Other than that, I think this year was quite ordinary. See you all in 2011 and I hope you guys are having a better time than I am. 

P.S. Tomorrow, I will upload a video of my eye here. It's easily one of the funniest things I've done all year.


*EDIT:











December 17, 2010

Welcome to North Korea

It's really frustrating when things around you start to change for the worse, and there's no way to stop it.

My job used to be cool. Very cool. Now it's like a pressure cooker and we're all stuck in it with no room to fucking breathe.

Ya know what they did? They put bans on Facebook, Twitter and Youtube so we can't log in from our computers.  So we can work and slave away and produce, produce, produce more money for a heartless owner who really doesn't give a shit about anything but himself.

Seriously, are we doing that bad that such measures need to be taken?

FAIL!

December 13, 2010

Huge Barrels of AIDS

This is going to sound too damn cliche coming from me.

I hate attention whores, fame whores, no-good sluts and anyone who's famous for doing absolutely nothing.

I believe in fairness and earning one's money the right way. The world is already unfair enough with all the genocides and wars and social inequality to be letting ordinary sluts take control of the entire planet.

Who cares what Miley Cyrus smoked on her birthday? We all know she's doomed to have a sex tape leaked on the internet soon, and her rehab stint is probably already paid for. Why is it surprising the kid is doing drugs? And why do we care she is? I bet we wouldn't care that much if it was one of our own friends doing it. We wouldn't even give a shit if we ourselves did it!

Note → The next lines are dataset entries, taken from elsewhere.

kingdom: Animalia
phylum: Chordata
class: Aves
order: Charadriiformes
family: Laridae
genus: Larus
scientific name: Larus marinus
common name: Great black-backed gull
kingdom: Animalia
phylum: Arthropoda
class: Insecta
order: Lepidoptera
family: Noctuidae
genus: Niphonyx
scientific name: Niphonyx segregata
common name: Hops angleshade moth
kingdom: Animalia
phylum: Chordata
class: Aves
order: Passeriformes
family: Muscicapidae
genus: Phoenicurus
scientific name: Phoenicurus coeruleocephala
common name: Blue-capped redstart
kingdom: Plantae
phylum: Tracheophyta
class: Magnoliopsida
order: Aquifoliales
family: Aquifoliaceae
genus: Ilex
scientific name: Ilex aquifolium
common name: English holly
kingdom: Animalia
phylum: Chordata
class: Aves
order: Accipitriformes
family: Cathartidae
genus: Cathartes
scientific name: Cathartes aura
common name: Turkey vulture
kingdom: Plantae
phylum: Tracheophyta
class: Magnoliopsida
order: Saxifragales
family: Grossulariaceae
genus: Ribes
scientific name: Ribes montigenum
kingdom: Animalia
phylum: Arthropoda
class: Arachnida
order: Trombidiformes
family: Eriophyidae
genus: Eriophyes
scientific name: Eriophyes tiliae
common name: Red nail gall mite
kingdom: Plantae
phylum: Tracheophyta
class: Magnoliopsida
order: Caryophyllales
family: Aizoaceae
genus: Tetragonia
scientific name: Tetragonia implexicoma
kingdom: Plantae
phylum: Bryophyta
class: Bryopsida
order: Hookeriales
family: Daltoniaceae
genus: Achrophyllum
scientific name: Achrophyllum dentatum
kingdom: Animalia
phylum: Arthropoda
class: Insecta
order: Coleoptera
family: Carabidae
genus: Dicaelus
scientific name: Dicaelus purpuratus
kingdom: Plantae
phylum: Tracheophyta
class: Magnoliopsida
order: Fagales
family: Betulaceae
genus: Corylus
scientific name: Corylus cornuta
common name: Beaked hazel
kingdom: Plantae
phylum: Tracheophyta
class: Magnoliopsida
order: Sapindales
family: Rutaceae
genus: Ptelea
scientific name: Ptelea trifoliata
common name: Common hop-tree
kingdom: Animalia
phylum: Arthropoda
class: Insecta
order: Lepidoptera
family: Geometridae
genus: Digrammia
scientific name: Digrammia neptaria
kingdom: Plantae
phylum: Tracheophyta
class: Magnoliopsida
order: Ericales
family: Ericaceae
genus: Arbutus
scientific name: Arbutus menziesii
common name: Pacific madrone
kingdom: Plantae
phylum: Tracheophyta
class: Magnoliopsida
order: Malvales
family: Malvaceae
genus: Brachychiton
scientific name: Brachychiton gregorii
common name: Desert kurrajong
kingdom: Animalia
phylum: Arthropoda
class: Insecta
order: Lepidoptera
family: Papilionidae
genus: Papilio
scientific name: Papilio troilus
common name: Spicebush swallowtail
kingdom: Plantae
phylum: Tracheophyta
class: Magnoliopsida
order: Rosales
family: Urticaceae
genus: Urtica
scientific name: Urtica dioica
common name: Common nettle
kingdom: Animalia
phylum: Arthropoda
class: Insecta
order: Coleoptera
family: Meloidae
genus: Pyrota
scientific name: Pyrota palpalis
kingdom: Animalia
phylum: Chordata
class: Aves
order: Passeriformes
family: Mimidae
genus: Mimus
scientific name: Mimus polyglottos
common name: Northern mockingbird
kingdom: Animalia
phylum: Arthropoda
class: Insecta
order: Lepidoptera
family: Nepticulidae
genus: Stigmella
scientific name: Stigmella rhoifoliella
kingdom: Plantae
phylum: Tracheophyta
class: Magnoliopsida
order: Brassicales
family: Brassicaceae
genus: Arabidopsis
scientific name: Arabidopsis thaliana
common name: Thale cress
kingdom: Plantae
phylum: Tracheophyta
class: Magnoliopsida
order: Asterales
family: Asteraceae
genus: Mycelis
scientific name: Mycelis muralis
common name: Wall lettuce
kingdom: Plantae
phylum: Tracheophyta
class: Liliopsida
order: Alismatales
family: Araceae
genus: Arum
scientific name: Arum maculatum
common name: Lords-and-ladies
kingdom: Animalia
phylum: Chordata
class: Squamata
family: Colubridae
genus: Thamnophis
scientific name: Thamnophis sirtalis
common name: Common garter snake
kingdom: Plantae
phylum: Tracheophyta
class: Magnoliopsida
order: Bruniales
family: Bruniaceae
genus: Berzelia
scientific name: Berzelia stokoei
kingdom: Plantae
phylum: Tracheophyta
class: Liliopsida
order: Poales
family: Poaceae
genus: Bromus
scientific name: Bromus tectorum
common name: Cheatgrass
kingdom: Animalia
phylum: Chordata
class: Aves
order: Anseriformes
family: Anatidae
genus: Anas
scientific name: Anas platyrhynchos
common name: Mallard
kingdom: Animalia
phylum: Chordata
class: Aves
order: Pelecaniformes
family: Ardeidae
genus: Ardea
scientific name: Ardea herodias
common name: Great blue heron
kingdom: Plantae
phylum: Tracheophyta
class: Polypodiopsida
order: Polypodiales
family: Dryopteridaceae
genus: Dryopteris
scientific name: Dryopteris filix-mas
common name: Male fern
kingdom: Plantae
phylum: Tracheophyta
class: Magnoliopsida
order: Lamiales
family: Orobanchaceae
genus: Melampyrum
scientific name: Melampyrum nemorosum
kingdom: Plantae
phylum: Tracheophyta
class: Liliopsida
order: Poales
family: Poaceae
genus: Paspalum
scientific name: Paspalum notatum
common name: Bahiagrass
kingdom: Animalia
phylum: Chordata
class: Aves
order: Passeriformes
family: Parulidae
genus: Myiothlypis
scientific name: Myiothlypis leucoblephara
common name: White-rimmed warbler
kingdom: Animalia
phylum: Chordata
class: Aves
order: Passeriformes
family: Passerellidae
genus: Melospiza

"Lindsay is my role model."

And what about Kim Kardashian's ass? I know LOTS of women with an ass just as big as hers, and I don't see them naked all over the internet. In fact, I know people whose big asses are far more talented than Kim Kardashian's will ever be, and I don't see them making big bucks for showing up at parties and blowing crusty ass dudes.

Big talent


Seriously, die already. I really hope all these girls fall into a huge pool of AIDS with their eyes wide open and go the fuck away. They really don't do anything for humanity, and the world wouldn't suffer if they were gone. Maybe lots of nerdy sociopaths will cry at the loss of their daily supply of masturbatory material, but I am pretty sure they would find a replacement soon. Hentai would be a good choice.

Thanks to my good friend Eduardo for coining the term "barrel of AIDS" and letting me use it, as well as its myriad variations. Kim Kardashian's ass is a huge barrel of AIDS.